_À FAIRE_
[a] D'après le texte fourni, qui le capitaine est-il chargé de ramener à Tahiti ?
[b] Indiquez si chacune de ces affirmations s'accorde avec le texte fourni, en répondant par oui ou non et en citant mot pour mot les termes décisifs : (i) à Tahaa, lors de la fête, les filles dansent la polka ; (ii) quand la goélette reste à l'ancre pour la nuit, Titaÿna dort à bord ; (iii) les lépreux voyagent dans un cotre remorqué par la Belle.
[c] Renvoyez, s'il vous plaît, mot pour mot le passage du texte fourni qui commence par les mots contenant « A moins que » et s'achève sur « dites missionnaires ! ».

_TEXTE FOURNI_
************

A moins que Titaÿna n’ait tout imaginé, il faut croire qu’à son époque, nos religions monothéistes n’avaient pas encore réussi à tuer l’élan vital des Polynésiens. Nous, nous avons séjourné à Bora-Bora aussi, pendant un bon moment, et n’avons rien remarqué de tel. Des églises de toutes les religions et sectes imaginables et, au mariage où nous avons été conviés, toutes les femmes portaient des robes dites missionnaires !
Mais à Tahaa, « la plus douce des îles », d'après Titaÿna, l’ordre religieux règne déjà : elle est reçue par le chef de district accompagné du « pasteur dictateur de la région ». Et, effectivement lors de la fête qu’on organise pour elle et le capitaine, les filles sont habillées de robes missionnaires et dansent la polka !
Je passe rapidement sur les autres escales de la Belle, Maupiti, Makatea, l’île des phosphates, les Tuamotu. Quand la goélette reste à l’ancre pour la nuit, Titaÿna couche à terre car les filles viennent retrouver le capitaine et les hommes du bateau. Puis le capitaine est chargé de ramener tout un groupe de lépreux à Tahiti. Ils prennent place dans un cotre remorqué par la Belle. Le cotre est comme un cercueil de vivants qui « offrent leur pourriture au soleil ». Et quand le vent tourne, la puanteur imprègne tout, même le corned-beef que nous mangeons, dit Titaÿna. Mais plus tard, quand elle tient la barre, « une vibration d’orgue » enveloppe son corps de musique. « Les lépreux chantaient ». « Jugés sur leur détresse ».
Un dernier voyage sur la Belle conduit Titaÿna encore jusqu’aux Marquises, puis de retour à Tahiti, elle fait ses adieux au capitaine devenu son ami. Un jour il lui a dit : « Vois-tu, mon fils, sur mer tu trouveras deux sortes de gens : les culs-terreux qui vont sur l’eau et les marins : tu en es un ».

************

_CONTENU DES DONNÉES_
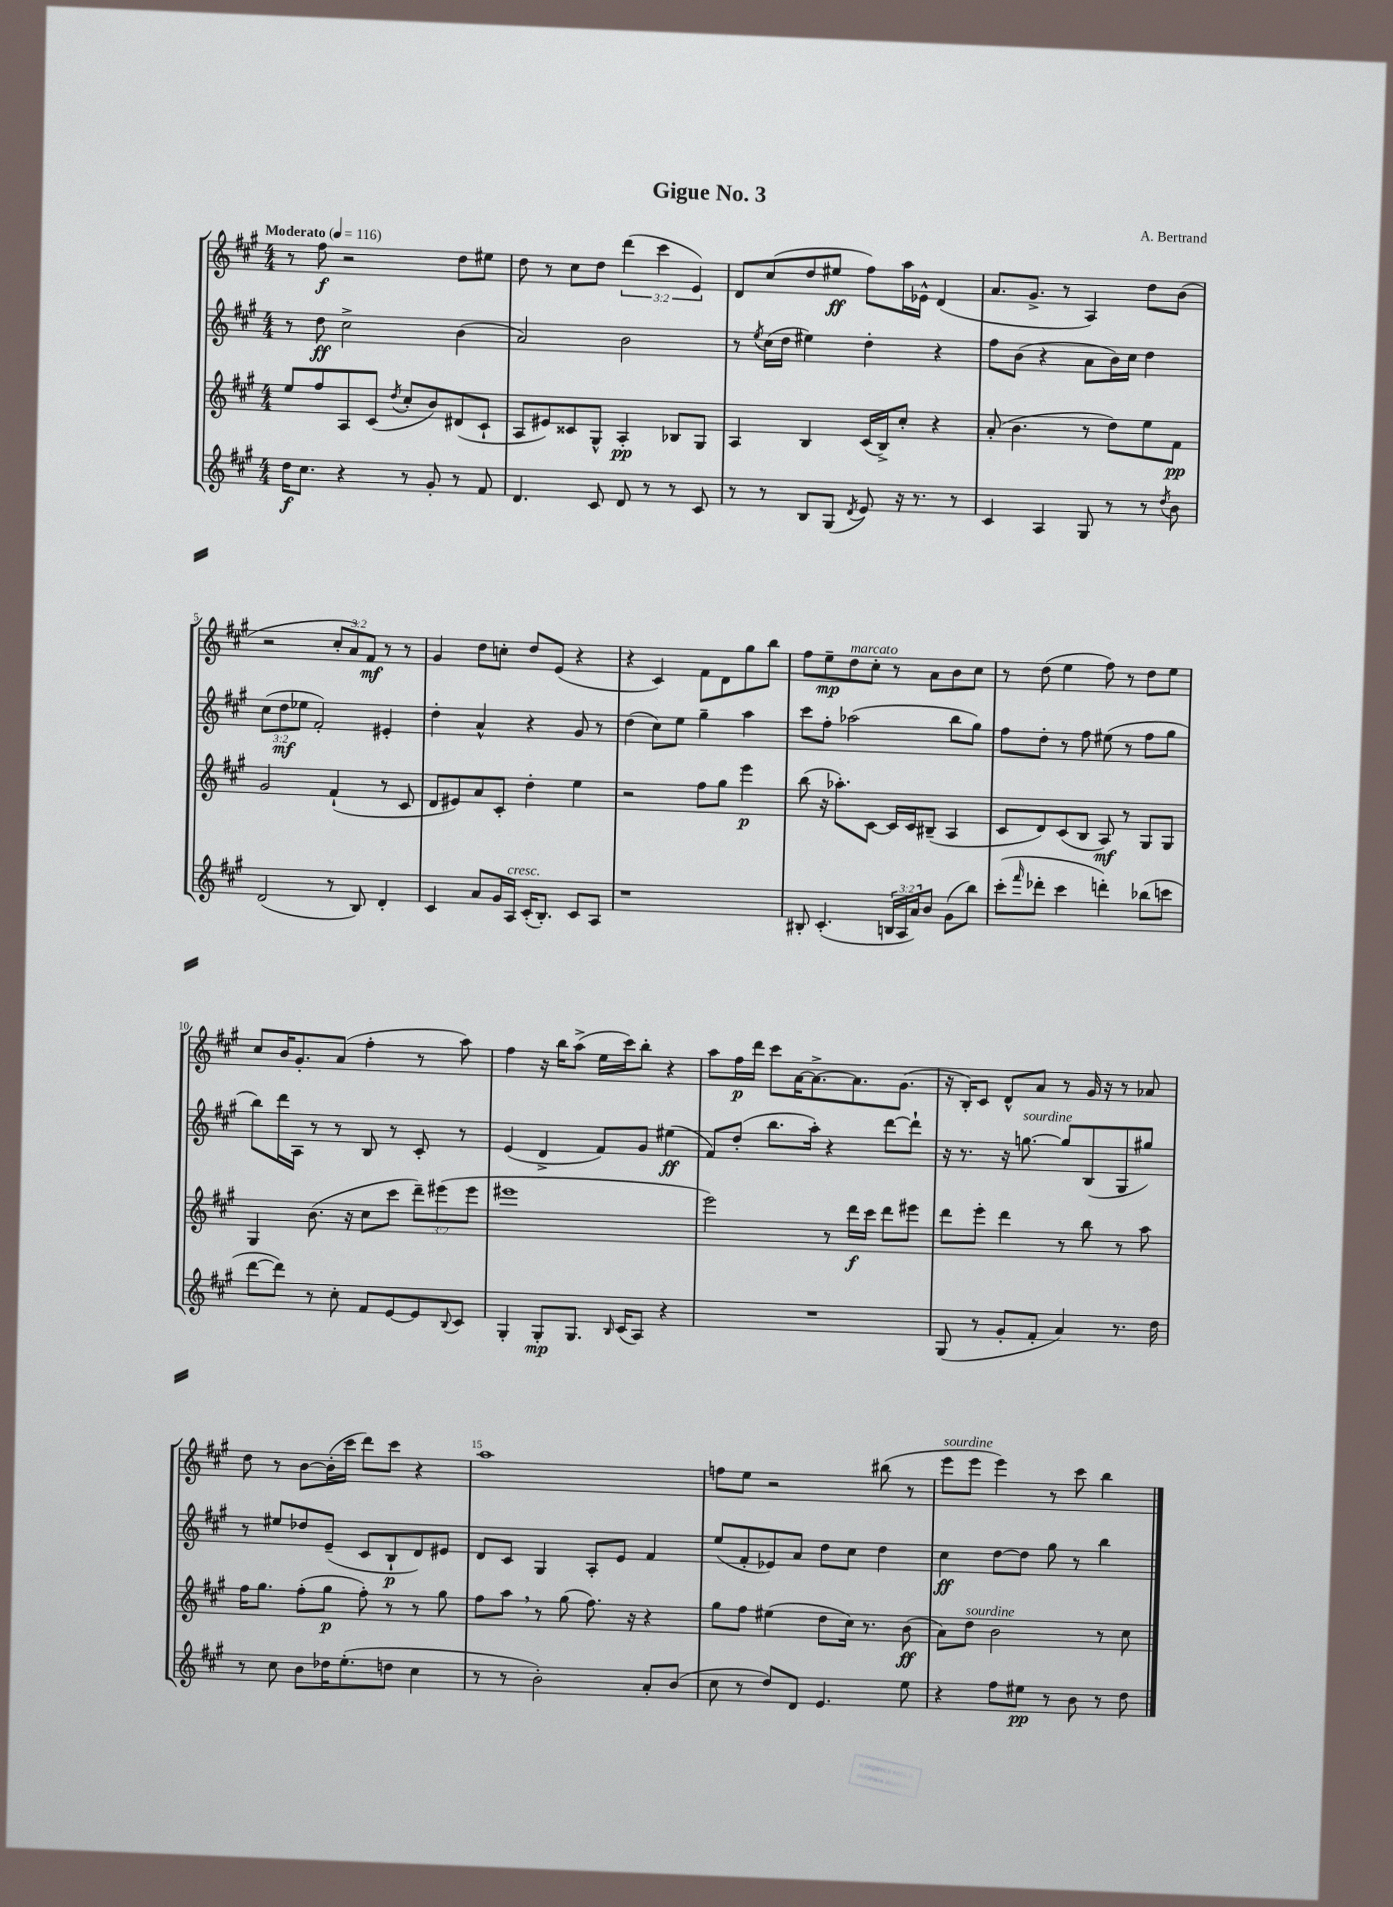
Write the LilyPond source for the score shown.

************

_LISTE DES RÉPONSES_
[a] Tout un groupe de lépreux.

[b]
(i) Oui : « les filles sont habillées de robes missionnaires et dansent la polka ».
(ii) Non : « Titaÿna couche à terre ».
(iii) Oui : « Ils prennent place dans un cotre remorqué par la Belle ».

[c]
A moins que Titaÿna n’ait tout imaginé, il faut croire qu’à son époque, nos religions monothéistes n’avaient pas encore réussi à tuer l’élan vital des Polynésiens. Nous, nous avons séjourné à Bora-Bora aussi, pendant un bon moment, et n’avons rien remarqué de tel. Des églises de toutes les religions et sectes imaginables et, au mariage où nous avons été conviés, toutes les femmes portaient des robes dites missionnaires !